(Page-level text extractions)
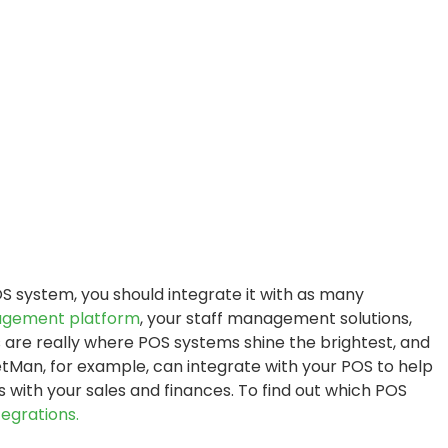
S system, you should integrate it with as many
agement platform
, your staff management solutions,
are really where POS systems shine the brightest, and
tMan, for example, can integrate with your POS to help
 with your sales and finances. To find out which POS
egrations.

Required work:
What you return must match the records line for line, with the pictures left out.

Solution:
S system, you should integrate it with as many
agement platform
, your staff management solutions,
are really where POS systems shine the brightest, and
tMan, for example, can integrate with your POS to help
 with your sales and finances. To find out which POS
egrations.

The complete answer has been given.